_WORK INSTRUCTIONS:_ How many lines in the listing below include the word "result"? Answer with the number and nothing else.

_MATERIAL FOR THIS TASK:_
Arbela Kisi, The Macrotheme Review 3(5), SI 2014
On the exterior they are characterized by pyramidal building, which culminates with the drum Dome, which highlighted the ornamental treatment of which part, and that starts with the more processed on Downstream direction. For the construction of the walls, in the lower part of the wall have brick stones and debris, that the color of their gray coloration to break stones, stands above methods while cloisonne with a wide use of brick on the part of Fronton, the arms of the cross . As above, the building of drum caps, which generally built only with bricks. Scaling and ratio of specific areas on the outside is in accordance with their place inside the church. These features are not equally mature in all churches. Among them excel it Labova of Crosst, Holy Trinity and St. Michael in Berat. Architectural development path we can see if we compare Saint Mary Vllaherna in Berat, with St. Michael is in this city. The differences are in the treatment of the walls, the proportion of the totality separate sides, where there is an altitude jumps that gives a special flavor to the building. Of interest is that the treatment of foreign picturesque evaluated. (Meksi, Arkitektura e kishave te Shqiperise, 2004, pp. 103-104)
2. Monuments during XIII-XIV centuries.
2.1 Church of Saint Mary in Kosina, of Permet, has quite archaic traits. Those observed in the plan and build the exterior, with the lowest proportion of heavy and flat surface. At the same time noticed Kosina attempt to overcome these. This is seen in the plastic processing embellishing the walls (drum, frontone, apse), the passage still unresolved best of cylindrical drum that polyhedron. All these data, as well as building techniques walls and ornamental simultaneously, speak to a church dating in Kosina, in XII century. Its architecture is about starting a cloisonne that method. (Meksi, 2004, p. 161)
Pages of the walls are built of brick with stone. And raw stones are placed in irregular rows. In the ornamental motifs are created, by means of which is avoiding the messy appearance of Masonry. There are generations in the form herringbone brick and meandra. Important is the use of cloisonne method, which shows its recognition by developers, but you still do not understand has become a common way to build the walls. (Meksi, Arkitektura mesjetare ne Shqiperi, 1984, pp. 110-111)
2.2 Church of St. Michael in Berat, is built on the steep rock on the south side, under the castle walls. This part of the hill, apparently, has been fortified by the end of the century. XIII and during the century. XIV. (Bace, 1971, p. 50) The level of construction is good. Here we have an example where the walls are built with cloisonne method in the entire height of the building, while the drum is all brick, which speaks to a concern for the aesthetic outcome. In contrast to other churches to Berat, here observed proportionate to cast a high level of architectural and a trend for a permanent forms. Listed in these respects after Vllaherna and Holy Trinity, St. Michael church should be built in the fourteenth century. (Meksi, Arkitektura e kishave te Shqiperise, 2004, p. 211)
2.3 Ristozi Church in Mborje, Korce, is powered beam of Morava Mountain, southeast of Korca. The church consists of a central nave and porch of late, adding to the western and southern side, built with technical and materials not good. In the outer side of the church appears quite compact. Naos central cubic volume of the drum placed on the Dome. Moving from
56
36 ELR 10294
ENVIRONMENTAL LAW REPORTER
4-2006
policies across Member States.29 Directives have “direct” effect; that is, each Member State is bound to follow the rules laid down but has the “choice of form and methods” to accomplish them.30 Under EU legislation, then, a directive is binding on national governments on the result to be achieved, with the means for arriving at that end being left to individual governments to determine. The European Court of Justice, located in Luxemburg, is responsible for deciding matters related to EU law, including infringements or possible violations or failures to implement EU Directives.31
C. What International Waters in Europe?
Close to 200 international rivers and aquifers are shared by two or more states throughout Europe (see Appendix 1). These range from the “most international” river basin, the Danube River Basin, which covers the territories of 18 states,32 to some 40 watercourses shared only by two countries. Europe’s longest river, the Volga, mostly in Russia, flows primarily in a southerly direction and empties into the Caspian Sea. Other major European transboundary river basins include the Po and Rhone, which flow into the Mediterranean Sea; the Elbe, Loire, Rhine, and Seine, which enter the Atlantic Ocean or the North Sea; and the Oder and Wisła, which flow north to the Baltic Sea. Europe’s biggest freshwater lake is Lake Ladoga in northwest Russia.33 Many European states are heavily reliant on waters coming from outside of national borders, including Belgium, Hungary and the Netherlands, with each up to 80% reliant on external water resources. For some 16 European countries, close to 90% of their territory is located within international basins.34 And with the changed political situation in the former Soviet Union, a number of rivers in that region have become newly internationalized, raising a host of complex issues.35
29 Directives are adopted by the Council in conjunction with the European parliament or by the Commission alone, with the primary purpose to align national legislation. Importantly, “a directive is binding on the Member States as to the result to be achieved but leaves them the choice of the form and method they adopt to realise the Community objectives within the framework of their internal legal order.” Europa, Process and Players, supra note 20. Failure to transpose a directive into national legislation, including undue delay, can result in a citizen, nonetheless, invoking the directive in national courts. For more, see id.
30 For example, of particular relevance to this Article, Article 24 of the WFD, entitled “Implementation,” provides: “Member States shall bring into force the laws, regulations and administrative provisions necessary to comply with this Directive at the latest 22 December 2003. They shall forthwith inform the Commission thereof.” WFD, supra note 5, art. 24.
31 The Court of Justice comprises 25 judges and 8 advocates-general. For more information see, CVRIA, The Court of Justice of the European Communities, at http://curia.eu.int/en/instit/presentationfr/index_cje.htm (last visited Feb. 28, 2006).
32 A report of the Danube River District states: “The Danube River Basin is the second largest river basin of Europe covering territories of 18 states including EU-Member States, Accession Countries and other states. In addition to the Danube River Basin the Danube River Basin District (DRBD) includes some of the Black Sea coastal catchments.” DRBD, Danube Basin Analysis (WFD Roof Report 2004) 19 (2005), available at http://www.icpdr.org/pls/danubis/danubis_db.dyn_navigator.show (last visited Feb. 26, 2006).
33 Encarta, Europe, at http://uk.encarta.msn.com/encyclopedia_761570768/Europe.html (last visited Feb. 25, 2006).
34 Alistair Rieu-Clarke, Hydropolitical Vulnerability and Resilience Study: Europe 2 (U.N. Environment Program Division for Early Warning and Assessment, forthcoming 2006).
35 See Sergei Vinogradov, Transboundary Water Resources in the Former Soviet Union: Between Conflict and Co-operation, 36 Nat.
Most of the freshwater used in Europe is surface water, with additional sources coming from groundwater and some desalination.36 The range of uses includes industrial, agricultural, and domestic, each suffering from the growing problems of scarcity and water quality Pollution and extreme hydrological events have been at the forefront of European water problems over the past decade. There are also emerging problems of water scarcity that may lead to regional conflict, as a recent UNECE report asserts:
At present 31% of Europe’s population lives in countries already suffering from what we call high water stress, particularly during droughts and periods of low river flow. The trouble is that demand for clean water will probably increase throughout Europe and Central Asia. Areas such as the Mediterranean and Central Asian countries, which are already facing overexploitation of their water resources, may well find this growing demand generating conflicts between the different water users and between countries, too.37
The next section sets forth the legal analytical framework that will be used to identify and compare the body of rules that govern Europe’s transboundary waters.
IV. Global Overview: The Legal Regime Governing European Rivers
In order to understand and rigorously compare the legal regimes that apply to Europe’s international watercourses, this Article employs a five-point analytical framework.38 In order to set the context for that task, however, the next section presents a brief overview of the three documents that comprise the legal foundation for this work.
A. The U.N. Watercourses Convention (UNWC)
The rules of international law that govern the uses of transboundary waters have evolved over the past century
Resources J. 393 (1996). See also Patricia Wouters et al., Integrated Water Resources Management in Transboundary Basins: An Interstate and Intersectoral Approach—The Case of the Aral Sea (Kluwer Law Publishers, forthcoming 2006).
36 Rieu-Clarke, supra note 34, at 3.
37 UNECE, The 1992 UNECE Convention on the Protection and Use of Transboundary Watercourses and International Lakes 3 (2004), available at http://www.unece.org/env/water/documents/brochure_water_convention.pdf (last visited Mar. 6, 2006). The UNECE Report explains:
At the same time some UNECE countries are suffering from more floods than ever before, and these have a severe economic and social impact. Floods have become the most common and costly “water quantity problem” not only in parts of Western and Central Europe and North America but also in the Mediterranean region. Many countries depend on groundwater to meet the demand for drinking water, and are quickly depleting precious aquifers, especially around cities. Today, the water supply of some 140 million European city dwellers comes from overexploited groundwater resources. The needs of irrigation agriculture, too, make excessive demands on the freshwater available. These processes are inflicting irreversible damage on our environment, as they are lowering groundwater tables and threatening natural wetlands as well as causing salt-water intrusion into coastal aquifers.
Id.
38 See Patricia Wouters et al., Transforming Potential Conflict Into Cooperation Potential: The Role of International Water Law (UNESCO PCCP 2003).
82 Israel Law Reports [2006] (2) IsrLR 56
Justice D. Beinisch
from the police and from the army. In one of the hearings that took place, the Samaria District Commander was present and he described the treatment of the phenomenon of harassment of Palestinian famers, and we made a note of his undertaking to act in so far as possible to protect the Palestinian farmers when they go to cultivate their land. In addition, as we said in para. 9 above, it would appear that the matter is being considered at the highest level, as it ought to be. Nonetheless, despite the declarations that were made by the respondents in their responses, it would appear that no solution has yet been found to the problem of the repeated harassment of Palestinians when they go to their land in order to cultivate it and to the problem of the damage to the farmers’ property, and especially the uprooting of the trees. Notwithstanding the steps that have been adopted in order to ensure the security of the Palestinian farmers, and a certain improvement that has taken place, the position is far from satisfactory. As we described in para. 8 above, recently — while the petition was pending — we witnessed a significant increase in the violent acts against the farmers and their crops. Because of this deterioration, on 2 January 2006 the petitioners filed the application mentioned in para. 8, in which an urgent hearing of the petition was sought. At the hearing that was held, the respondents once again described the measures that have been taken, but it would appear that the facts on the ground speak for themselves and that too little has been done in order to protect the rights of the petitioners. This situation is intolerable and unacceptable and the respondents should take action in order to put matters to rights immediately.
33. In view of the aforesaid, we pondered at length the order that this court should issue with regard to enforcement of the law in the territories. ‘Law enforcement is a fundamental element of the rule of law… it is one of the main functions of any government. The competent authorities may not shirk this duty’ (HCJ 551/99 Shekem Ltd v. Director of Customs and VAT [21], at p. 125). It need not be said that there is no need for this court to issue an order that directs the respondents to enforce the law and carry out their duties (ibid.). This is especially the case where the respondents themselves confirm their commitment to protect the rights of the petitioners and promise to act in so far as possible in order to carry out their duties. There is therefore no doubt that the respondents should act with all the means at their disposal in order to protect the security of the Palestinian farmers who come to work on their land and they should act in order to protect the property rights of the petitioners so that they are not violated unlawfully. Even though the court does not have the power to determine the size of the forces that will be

_SOLUTION BELOW:_ 2